Am nächsten Tag bedeckte sich der Himmel schon am frühen Morgen. Die Blätter der Linden in der Nähe des Schlosses zitterten und der Regen begann zu fallen, ein sanfter, großzügiger, gleichmäßiger Regen. Bei den ersten Tropfen stürzten sich die Einwohner auf die Straßen, boten ihre Gesichter dem sehnlichst erwarteten Wasser an, hoben die Arme, tanzten und jubelten.

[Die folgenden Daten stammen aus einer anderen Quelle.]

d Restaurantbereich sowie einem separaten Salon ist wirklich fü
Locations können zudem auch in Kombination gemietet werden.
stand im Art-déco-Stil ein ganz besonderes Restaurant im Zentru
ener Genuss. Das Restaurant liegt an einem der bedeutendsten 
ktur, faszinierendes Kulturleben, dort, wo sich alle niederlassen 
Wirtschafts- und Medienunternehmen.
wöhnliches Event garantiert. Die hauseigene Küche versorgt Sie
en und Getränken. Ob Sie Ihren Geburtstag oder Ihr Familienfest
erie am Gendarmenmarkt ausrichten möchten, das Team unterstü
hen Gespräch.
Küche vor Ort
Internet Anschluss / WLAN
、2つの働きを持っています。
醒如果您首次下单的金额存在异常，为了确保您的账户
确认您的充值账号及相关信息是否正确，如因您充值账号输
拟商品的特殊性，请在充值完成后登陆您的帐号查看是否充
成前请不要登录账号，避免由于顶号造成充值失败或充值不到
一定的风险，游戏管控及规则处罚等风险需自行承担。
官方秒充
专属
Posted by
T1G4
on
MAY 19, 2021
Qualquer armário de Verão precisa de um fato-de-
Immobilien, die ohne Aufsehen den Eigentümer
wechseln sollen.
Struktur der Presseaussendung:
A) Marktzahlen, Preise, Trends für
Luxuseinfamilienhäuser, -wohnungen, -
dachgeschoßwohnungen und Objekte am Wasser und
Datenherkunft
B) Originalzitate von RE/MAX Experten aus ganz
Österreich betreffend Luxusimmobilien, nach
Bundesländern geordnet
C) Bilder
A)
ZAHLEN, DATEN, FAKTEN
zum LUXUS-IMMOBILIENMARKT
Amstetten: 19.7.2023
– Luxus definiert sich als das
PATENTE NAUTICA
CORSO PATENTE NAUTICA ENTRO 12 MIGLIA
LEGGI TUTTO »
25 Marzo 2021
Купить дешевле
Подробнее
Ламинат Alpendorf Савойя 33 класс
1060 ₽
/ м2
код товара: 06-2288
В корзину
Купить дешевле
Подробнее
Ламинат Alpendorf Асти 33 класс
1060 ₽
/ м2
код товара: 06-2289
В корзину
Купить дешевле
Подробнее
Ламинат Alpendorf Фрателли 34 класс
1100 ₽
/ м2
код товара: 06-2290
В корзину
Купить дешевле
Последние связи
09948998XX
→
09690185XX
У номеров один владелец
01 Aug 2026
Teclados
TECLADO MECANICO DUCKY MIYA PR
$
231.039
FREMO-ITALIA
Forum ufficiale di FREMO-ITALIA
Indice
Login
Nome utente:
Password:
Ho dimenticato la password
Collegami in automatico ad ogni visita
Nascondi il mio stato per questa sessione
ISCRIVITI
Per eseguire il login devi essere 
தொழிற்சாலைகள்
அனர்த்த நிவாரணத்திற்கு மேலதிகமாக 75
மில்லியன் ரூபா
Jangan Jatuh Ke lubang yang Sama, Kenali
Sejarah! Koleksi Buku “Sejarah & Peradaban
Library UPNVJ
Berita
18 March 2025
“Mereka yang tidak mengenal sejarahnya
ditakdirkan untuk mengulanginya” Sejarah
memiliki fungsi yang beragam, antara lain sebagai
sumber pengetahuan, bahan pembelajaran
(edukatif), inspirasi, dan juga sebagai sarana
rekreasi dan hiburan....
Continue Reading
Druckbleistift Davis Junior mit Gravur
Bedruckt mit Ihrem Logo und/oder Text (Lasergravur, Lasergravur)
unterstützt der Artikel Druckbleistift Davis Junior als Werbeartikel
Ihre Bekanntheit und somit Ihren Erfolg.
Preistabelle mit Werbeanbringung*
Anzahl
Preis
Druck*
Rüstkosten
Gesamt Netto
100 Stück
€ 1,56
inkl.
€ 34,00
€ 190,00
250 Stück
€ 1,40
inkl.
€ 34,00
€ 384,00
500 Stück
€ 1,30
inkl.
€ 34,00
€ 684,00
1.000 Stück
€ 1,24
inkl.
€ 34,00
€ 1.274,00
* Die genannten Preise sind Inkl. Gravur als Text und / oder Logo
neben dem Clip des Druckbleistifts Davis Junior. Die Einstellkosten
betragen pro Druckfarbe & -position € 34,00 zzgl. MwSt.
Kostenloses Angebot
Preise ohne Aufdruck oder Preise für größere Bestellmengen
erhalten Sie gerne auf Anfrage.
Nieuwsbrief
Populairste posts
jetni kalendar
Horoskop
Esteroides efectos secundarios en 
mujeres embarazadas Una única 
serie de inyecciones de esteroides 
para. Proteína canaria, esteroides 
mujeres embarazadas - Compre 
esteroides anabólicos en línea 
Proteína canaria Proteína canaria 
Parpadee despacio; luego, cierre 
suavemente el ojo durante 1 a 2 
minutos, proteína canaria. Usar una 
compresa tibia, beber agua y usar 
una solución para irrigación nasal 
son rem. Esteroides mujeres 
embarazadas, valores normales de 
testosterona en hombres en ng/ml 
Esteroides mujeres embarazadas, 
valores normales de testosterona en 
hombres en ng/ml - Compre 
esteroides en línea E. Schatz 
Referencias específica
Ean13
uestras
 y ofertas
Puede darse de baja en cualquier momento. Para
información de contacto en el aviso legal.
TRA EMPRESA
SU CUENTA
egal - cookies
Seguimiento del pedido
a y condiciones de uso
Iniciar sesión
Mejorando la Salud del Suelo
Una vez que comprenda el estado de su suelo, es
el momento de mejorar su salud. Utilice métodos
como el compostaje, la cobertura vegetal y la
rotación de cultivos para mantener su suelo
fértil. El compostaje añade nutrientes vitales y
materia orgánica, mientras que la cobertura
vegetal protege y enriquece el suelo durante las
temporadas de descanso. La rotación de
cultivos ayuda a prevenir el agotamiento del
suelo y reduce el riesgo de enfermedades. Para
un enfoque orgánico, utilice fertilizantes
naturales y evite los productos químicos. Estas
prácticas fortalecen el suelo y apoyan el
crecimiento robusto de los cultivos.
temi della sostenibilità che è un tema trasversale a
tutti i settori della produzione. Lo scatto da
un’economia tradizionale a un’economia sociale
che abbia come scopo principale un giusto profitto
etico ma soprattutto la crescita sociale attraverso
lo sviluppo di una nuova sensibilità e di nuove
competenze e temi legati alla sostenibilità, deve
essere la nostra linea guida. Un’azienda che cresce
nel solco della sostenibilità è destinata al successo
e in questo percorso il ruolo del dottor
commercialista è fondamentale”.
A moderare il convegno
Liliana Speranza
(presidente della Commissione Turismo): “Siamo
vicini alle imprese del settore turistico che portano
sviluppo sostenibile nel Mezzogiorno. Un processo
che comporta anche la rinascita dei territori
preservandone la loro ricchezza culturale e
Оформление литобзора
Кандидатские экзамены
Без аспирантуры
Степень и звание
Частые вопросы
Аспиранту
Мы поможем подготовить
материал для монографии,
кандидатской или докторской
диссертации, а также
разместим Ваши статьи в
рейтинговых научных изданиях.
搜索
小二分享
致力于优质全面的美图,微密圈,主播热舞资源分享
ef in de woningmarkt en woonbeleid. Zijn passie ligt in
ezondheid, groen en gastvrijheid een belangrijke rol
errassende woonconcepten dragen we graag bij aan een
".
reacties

Drei Tage lang rann der Regen ununterbrochen durch die Gassen des Dorfes und ließ seine Musik auf den Dächern erklingen. Das Wasser plauderte wieder in den Brunnen. Es sang wieder in der Suone am Waldrand und brachte das Leben zurück auf die ausgetrockneten Terrassen und die geröteten Wiesen.

Die junge Frau schwieg einige Augenblicke und fuhr dann fort:

- Wenn Sie in Richtung Orzival wandern, sehen Sie auf dem Grat über der Rouja-Alm zwei Felsen in Menschengestalt, die einander gegenüberstehen. Es sind Elise und Cyprien, die zu Stein geworden sind. Man nennt sie die beiden Armen.